Falsa couve foi encontrada em casa de família intoxicada em MG
Falsa couve foi encontrada em casa de família intoxicada Crédito: Corpo de Bombeiros/Polícia Militar/Divulgação
Quatro pessoas foram internadas em Patrocínio (MG) nesta quarta-feira (8) após comerem uma planta tóxica parecida com a couve. Conhecida como "falsa couve" ou "fumo bravo", a Nicotiana glauca é tóxica. A planta é da mesma família da Nicotiana tabacum, que é a folha do fumo. Ela tem alta concentração de uma substância chamada anabasina, que pode causar casos sérios de intoxicação quando ingerida e já foi usada na produção de inseticidas.
A família tinha se mudado recentemente para a chácara e achava que a planta que crescia no quintal era couve.

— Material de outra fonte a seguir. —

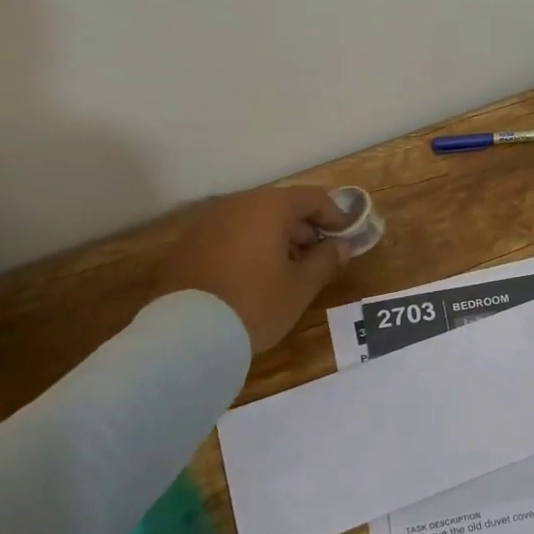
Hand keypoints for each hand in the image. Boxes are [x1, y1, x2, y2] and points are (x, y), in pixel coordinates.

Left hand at [154, 187, 356, 352]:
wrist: (186, 336)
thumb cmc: (256, 304)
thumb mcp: (301, 286)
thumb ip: (326, 260)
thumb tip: (341, 246)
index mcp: (268, 207)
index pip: (312, 197)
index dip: (335, 215)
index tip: (348, 237)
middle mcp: (235, 205)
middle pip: (280, 206)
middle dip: (303, 228)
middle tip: (319, 257)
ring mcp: (206, 224)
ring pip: (251, 221)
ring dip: (274, 238)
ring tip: (287, 271)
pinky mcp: (186, 246)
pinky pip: (228, 237)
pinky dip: (247, 248)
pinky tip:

Por causa da semelhança que tem com a hortaliça, eles colheram a Nicotiana glauca, refogaram e serviram no almoço. Os sintomas de intoxicação surgiram rapidamente. Após a refeição, quatro pessoas começaram a sentir mal-estar, ter dormência nas pernas, fraqueza, dificuldade para respirar e visão embaçada, segundo o Corpo de Bombeiros de Minas Gerais. De acordo com a Polícia Civil, elas também apresentavam "conversa desconexa".
A mulher de 37 anos está em estado mais grave. Ela sofreu uma parada cardiorrespiratória quando era atendida pelos socorristas. Depois de reanimada, foi levada para o hospital da cidade. As outras vítimas são três homens de 49, 60 e 67 anos. Eles estão internados em estado grave e entubados, mas estáveis, informou a Prefeitura de Patrocínio, em nota.

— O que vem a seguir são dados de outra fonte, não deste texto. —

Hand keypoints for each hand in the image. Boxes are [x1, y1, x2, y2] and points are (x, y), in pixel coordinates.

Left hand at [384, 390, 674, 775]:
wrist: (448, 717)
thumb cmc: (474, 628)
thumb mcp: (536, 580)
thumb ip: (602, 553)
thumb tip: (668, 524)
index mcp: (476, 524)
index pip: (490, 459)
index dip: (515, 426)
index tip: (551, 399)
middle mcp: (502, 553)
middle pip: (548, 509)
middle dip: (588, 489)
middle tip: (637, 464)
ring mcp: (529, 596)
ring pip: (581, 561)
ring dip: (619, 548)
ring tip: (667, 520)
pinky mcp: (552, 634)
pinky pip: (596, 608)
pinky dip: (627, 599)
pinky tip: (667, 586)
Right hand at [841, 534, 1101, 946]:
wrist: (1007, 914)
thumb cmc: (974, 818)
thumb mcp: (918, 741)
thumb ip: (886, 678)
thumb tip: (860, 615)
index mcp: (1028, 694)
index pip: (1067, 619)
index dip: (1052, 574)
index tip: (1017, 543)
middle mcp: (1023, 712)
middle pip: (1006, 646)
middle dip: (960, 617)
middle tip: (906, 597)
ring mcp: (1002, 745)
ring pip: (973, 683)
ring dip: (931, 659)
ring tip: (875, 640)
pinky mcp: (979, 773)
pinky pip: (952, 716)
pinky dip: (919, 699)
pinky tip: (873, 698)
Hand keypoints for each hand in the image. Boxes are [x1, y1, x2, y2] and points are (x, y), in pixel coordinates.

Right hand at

"Atualmente, três vítimas permanecem internadas na Santa Casa, entubadas e em estado grave, porém estáveis. O homem de 67 anos atendido na UPA apresenta boa evolução, já está na enfermaria, consciente, orientado e se alimentando normalmente", disse a prefeitura de Patrocínio
A criança de 1 ano e 6 meses ficou em observação. Ela não chegou a comer a planta, mas foi levada para atendimento médico. Ela foi liberada na sequência e passa bem.

Caso será investigado

A vigilância sanitária e epidemiológica do município fizeram vistoria na casa nesta quinta-feira (9) e coletaram amostras da planta. "A secretaria de Saúde reforça a importância de não consumir plantas desconhecidas e de procurar imediatamente atendimento médico em casos de suspeita de intoxicação", disse a administração municipal. A Polícia Civil também vai apurar o caso. Em nota, a instituição informou que levantamentos preliminares "indicam a possibilidade de envenenamento acidental".